When working with Docker, you interact with several core objects:

1. Container

A runnable instance of an image. It is an isolated, secure application platform. You can create, start, stop, move, or delete a container using the Docker API or CLI. By default, a container is isolated from other containers and its host machine.

2. Image

A read-only template with instructions for creating a Docker container. Often, an image is based on another image, with some additional customization (e.g., you may build an image based on the nginx image, but add your own custom HTML files).

3. Network

Docker networks enable complete isolation for containers. They define how containers communicate with each other and the outside world.

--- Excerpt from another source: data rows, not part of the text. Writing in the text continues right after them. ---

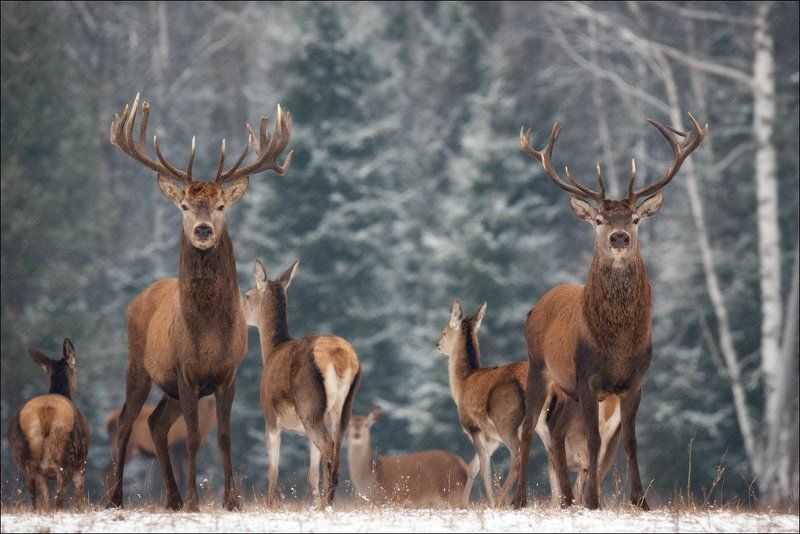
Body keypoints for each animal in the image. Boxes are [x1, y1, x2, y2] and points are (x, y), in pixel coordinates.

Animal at [8, 339, 90, 511]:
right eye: (76, 371)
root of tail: (44, 411)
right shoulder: (82, 464)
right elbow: (79, 499)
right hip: (65, 454)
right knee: (59, 498)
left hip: (22, 455)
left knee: (35, 497)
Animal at [106, 93, 293, 512]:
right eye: (184, 207)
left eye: (221, 206)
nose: (203, 230)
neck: (207, 334)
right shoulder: (186, 371)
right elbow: (192, 437)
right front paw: (195, 500)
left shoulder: (228, 373)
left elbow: (224, 437)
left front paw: (231, 500)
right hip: (139, 364)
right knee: (127, 420)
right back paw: (117, 498)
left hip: (170, 387)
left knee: (156, 422)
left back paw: (172, 498)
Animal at [243, 259, 361, 508]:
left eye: (247, 295)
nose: (239, 309)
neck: (270, 352)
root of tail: (339, 357)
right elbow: (311, 473)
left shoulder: (270, 417)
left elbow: (273, 471)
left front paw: (270, 505)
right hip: (344, 407)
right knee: (336, 451)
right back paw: (326, 503)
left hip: (310, 406)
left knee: (328, 447)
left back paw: (326, 503)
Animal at [512, 113, 707, 510]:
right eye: (600, 221)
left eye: (635, 218)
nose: (619, 237)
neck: (616, 345)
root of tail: (537, 305)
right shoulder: (587, 378)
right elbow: (593, 441)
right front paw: (593, 501)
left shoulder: (634, 381)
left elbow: (630, 442)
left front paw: (640, 501)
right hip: (541, 367)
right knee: (528, 429)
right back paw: (521, 499)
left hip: (566, 388)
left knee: (556, 430)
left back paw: (566, 499)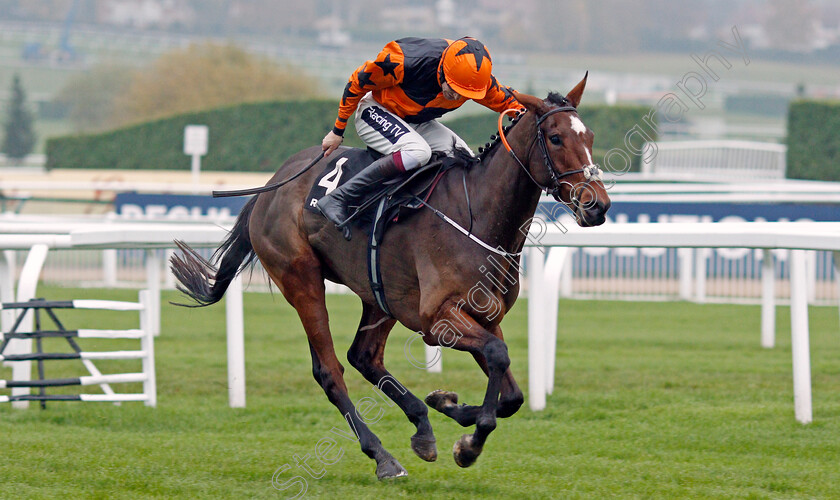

  • Bridge: The default network driver. Isolates containers from the host but allows containers on the same bridge to communicate.
  • Host: Removes network isolation between the container and the Docker host (container uses the host's networking).
  • None: Disables all networking for the container.
  • Overlay: Connects multiple Docker daemons together and enables swarm services to communicate.

4. Volume

Volumes are the preferred mechanism for persisting data generated by and used by Docker containers. Since containers are ephemeral (data written inside them is lost when they are deleted), volumes exist entirely outside the container's lifecycle.

  • They are stored in a part of the host filesystem managed specifically by Docker (/var/lib/docker/volumes/).
  • They can be safely shared among multiple containers simultaneously.

Docker Layering & Filesystem

Docker utilizes a specialized filesystem architecture to ensure efficiency and speed.

Union Filesystem (UnionFS)

Docker leverages Union Filesystems (most commonly the overlay2 storage driver in modern Linux distributions). UnionFS allows files and directories of separate filesystems (known as branches) to be transparently overlaid, forming a single coherent filesystem.

Read-Only vs. Read-Write Layers

  • Image Layers (Read-Only): Every layer that makes up a Docker image is strictly read-only. This allows the layers to be safely shared among multiple containers on the same host without conflicts.
  • Container Layer (Read-Write): When Docker launches a container from an image, it adds a thin, empty Read-Write layer (the "container layer") on top of the underlying read-only image layers. All writes, updates, and file deletions made by the running container are stored in this thin layer.

Copy-on-Write (CoW) Strategy

To maximize efficiency, Docker uses a Copy-on-Write strategy.

  • If a container needs to read a file, it reads it directly from the read-only image layers.
  • If a container needs to modify a file that exists in lower, read-only layers, Docker copies the file up into the top read-write container layer before making the modification.
  • The original read-only file remains unchanged for any other containers using that same image.

This architecture allows Docker to start containers in mere milliseconds, as it does not need to copy entire filesystems to launch a new container instance.